> _Instructions for the task_
From the line that contains "proteins that transport" to the last line of the records below, retype each line exactly; leave out everything else.

> _The data_
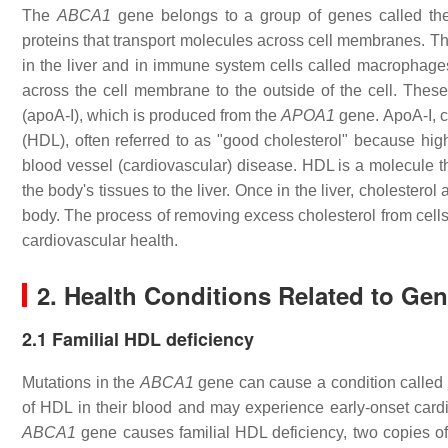
The
ABCA1
gene belongs to a group of genes called the 
proteins that transport molecules across cell membranes. T
in the liver and in immune system cells called macrophag
across the cell membrane to the outside of the cell. These
(apoA-I), which is produced from the
APOA1
gene. ApoA-I, c
(HDL), often referred to as "good cholesterol" because hig
blood vessel (cardiovascular) disease. HDL is a molecule t
the body's tissues to the liver. Once in the liver, cholestero
body. The process of removing excess cholesterol from cells 
cardiovascular health.
2. Health Conditions Related to Ge
2.1 Familial HDL deficiency
Mutations in the
ABCA1
gene can cause a condition called
of HDL in their blood and may experience early-onset cardi
ABCA1
gene causes familial HDL deficiency, two copies of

> _Problem solution_
proteins that transport molecules across cell membranes. T
in the liver and in immune system cells called macrophag
across the cell membrane to the outside of the cell. These
(apoA-I), which is produced from the
APOA1
gene. ApoA-I, c
(HDL), often referred to as "good cholesterol" because hig
blood vessel (cardiovascular) disease. HDL is a molecule t
the body's tissues to the liver. Once in the liver, cholestero
body. The process of removing excess cholesterol from cells 
cardiovascular health.
2. Health Conditions Related to Ge
2.1 Familial HDL deficiency
Mutations in the
ABCA1
gene can cause a condition called
of HDL in their blood and may experience early-onset cardi
ABCA1
gene causes familial HDL deficiency, two copies of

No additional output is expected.